More importantly, foreign institutions need to understand what their names, reputations and money are being used to legitimize. The reputational damage that they would face from an economic collapse in Cambodia is impossible to calculate.

Eat or Repay?

The reflex of the government has been to protect itself by making sure that microfinance lenders do not appear to be state-run entities. In 2017, Prime Minister Hun Sen even ordered telephone providers to send out audio and text messages to make the point. As Licadho says, this may have protected the government, but did nothing to help borrowers.

In the face of the current economic crisis linked to the COVID-19 pandemic and the growing impossibility for borrowers to make payments, Hun Sen has not hesitated to openly encourage the banks to seize properties from borrowers who are drowning in debt.

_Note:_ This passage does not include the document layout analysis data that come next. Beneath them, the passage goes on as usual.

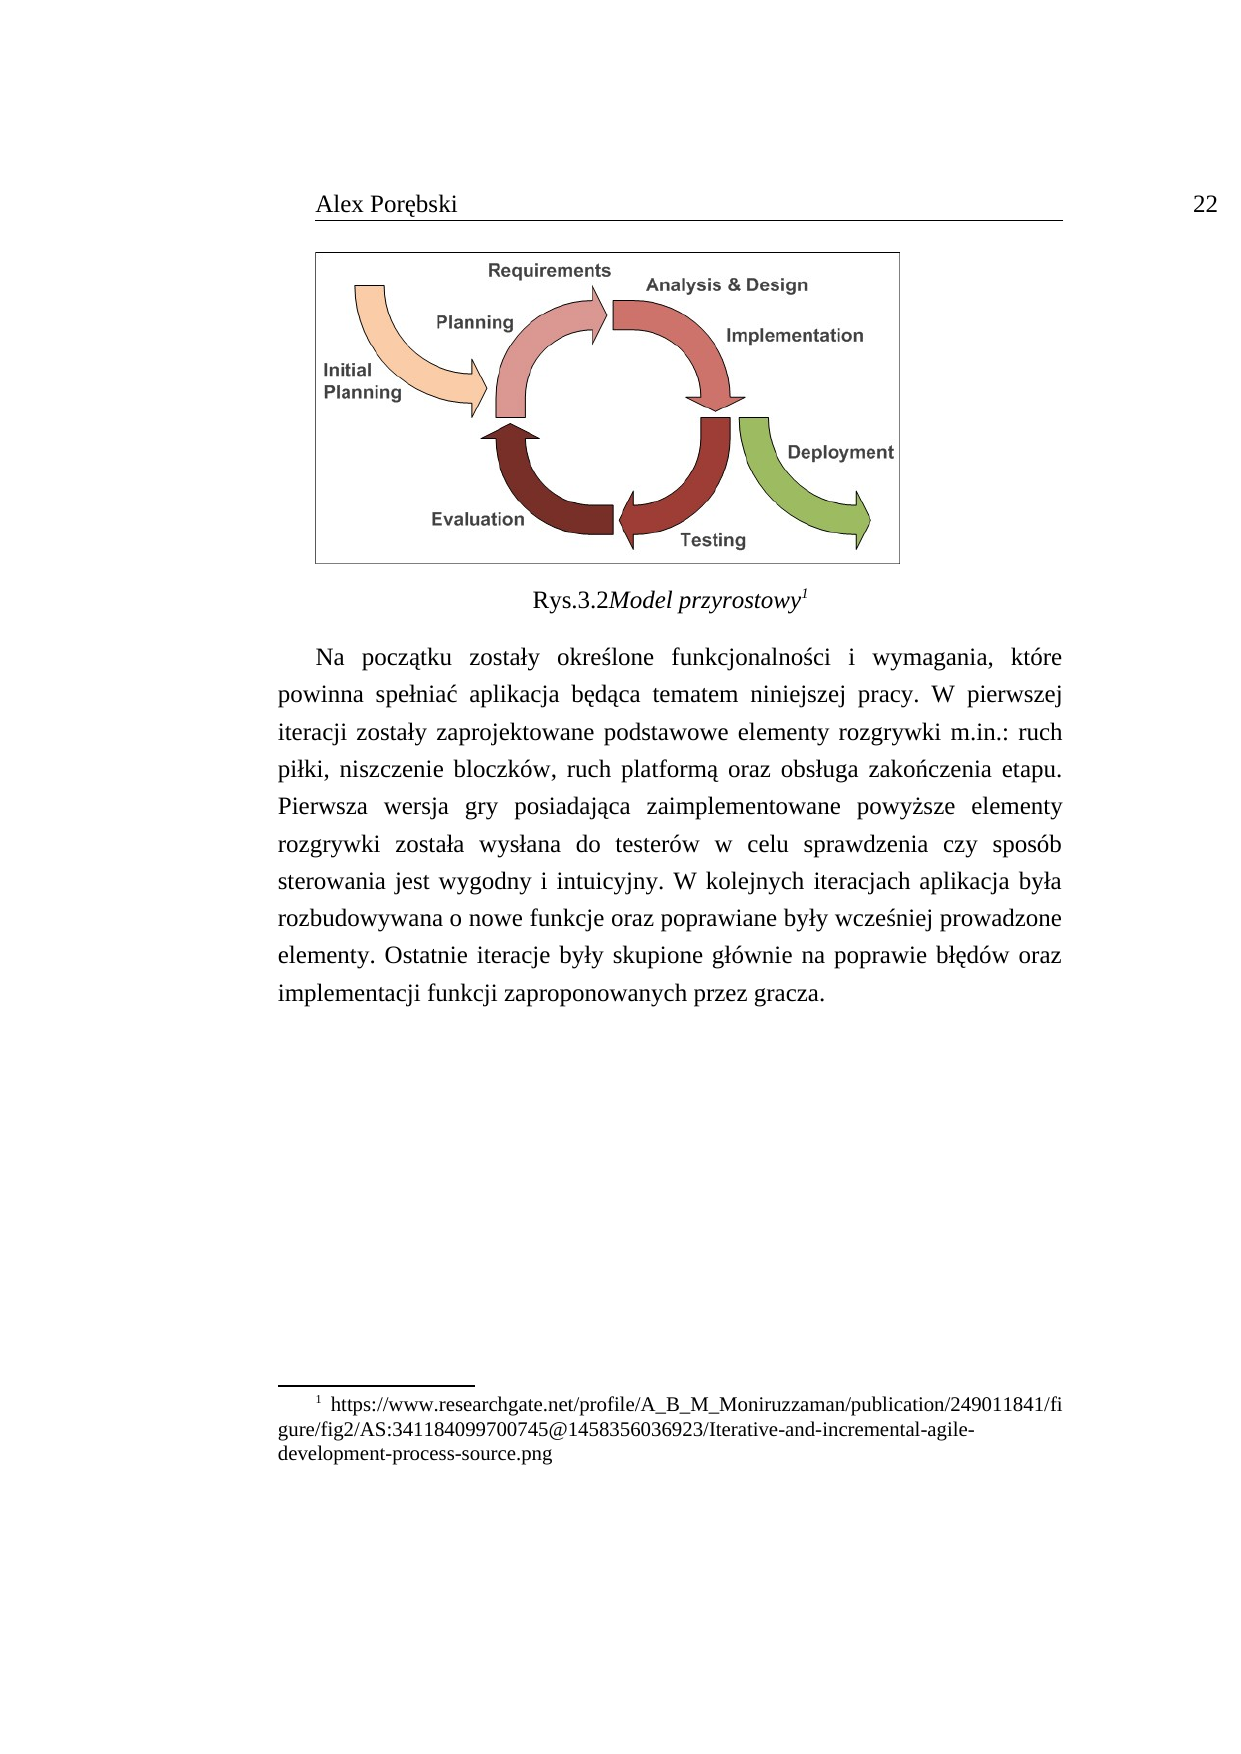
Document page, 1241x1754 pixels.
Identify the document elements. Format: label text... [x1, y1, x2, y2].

text Na początku zostały określone funkcjonalności i wymagania, które powinna spełniać aplikacja będąca tematem niniejszej pracy. W pierwszej iteracji zostały zaprojektowane podstawowe elementy rozgrywki m.in.: ruch piłki, niszczenie bloczków, ruch platformą oraz obsługa zakończenia etapu. Pierwsza wersja gry posiadająca zaimplementowane powyższe elementy rozgrywki została wysłana do testerów w celu sprawdzenia czy sposób sterowania jest wygodny i intuicyjny. W kolejnych iteracjach aplikacja była rozbudowywana o nowe funkcje oraz poprawiane były wcześniej prowadzone elementy. Ostatnie iteracje były skupione głównie na poprawie błędów oraz implementacji funkcji zaproponowanych przez gracza. [278, 642, 1063, 1007]
text Rys.3.2Model przyrostowy [278, 585, 1063, 613]
picture [315, 252, 900, 564]
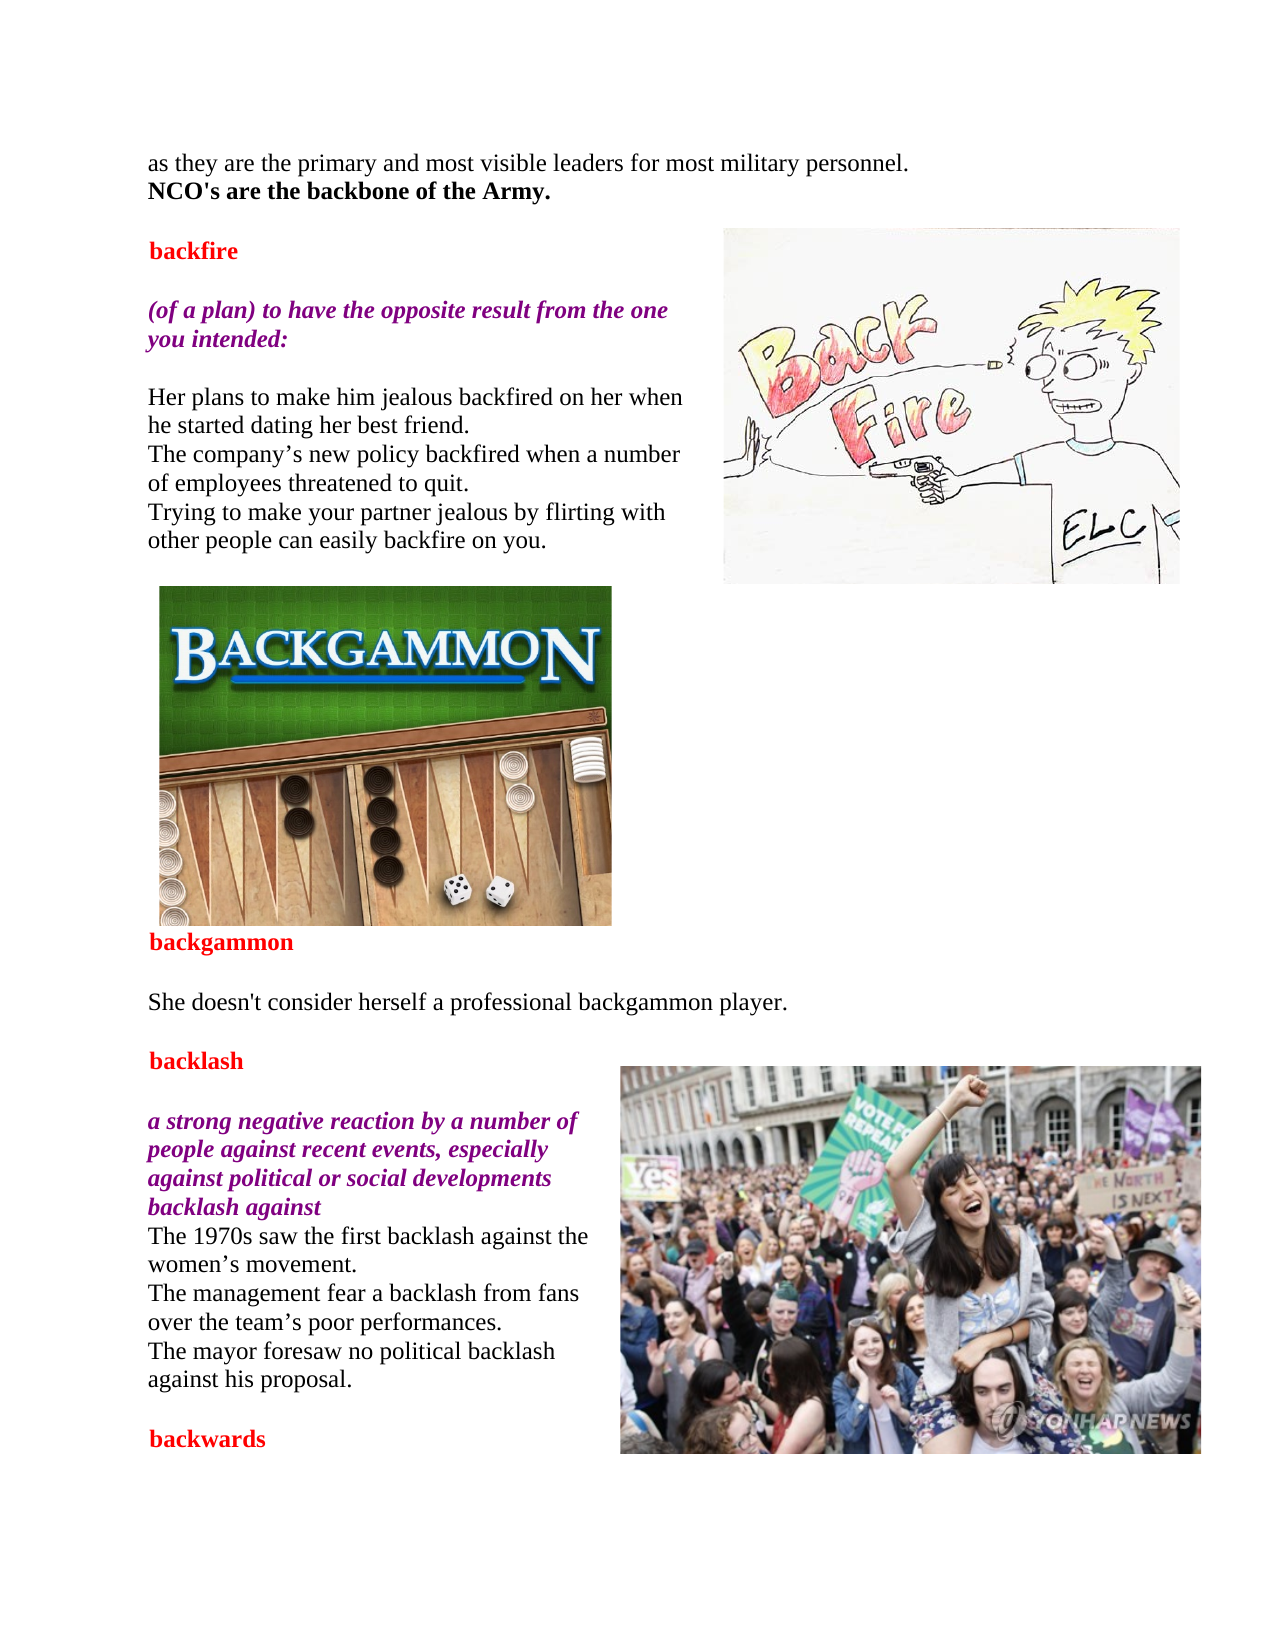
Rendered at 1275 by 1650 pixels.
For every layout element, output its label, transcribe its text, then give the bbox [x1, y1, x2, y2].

picture [723, 228, 1180, 584]
picture [159, 586, 612, 926]
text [148, 148, 1127, 205]
text She doesn't consider herself a professional backgammon player. [148, 987, 1127, 1016]
table_header backlash [148, 1045, 494, 1077]
text a strong negative reaction by a number of people against recent events, especially against political or social developments backlash against The 1970s saw the first backlash against the women’s movement. The management fear a backlash from fans over the team’s poor performances. The mayor foresaw no political backlash against his proposal. [148, 1106, 620, 1393]
text (of a plan) to have the opposite result from the one you intended: Her plans to make him jealous backfired on her when he started dating her best friend. The company’s new policy backfired when a number of employees threatened to quit. Trying to make your partner jealous by flirting with other people can easily backfire on you. [148, 295, 723, 554]
table_header backgammon [148, 926, 494, 958]
table_header backwards [148, 1423, 494, 1454]
table_header backfire [148, 234, 494, 266]
picture [620, 1066, 1202, 1454]
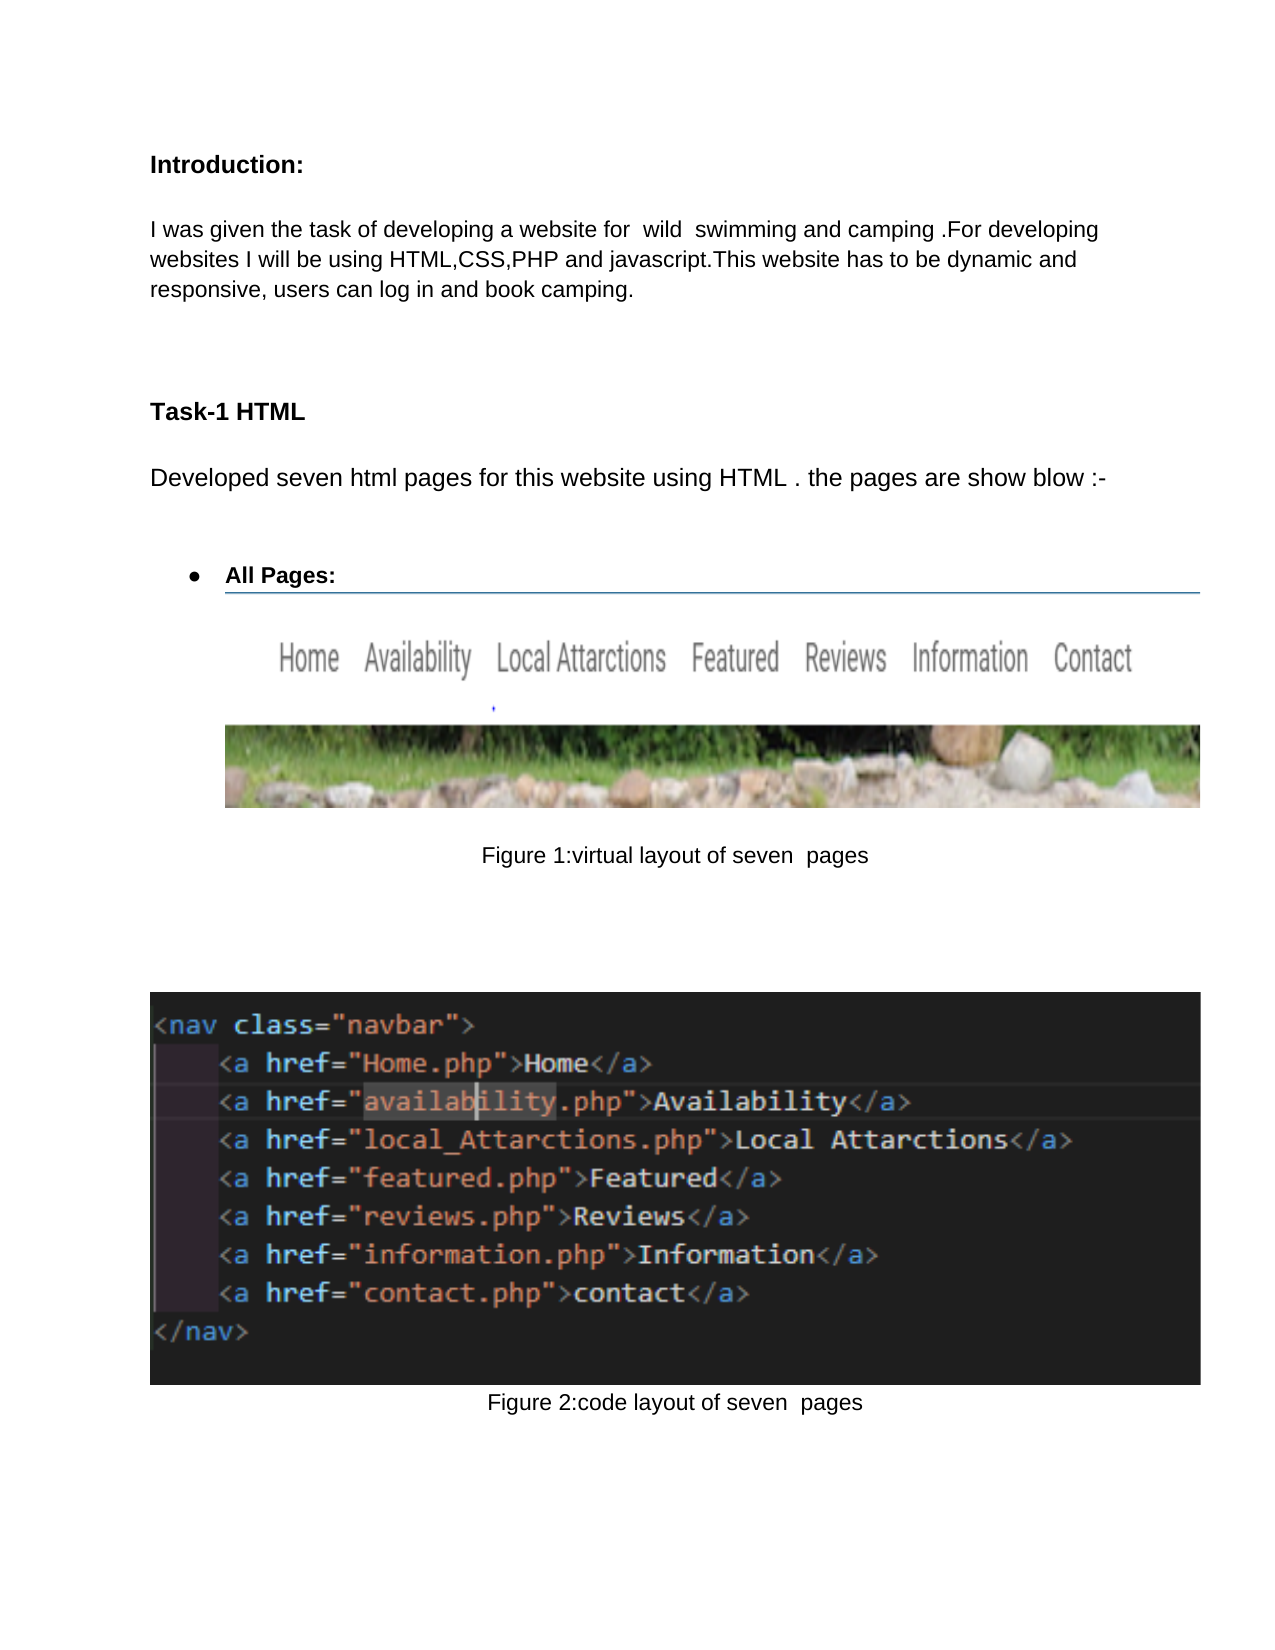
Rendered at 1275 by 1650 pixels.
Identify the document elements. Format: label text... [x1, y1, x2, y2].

Research published jointly by Licadho and local trade unions in June shows the realities of microfinance during COVID-19. Without immediate debt relief, thousands of Cambodian workers will have to sell their land, or their homes, or eat less to repay their debts.

The joint survey concerned 162 garment workers, 158 of whom are women, between March and May 2020. The workers are from three factories in Phnom Penh and Kampong Chhnang that have partially or fully suspended operations due to COVID-19. On average, combined monthly payments for debt and food expenses exceeded workers’ salaries, meaning the vast majority of microloan borrowers were having to eat less to be able to repay.

Only four of the workers didn’t have any debts. The two most common reasons for having taken the loan were to build a house, or to pay off an existing loan. This refutes the claim that microloans help recipients to expand their businesses and raise incomes. The least-common reasons for having taken a microloan, Licadho found, were “doing business” and “agriculture”.

Almost every worker questioned said that they wouldn’t be able to repay their debts if their job was suspended. These people overwhelmingly disagree with the self-comforting fiction used by banks that microfinance improves the lives of the poor: 96% said their life was either “much worse” (80%) or “slightly worse” (16%) than before taking out the microloan.

The survey’s authors say that the World Bank as well as state agencies from countries including Australia, Germany, the Netherlands, Sweden and Austria have helped to funnel investments into Cambodian microfinance which are saddling even more Cambodians with unmanageable debts. This is like pouring fuel onto a fire. What is needed is debt relief rather than more unsustainable loans.

International financial institutions have a responsibility to their own stakeholders to act in ethical and sustainable ways. They also have clear leverage to curb the worst excesses of microfinance lending in Cambodia. The time to use it is now.

The views and opinions expressed in this article are those of the author.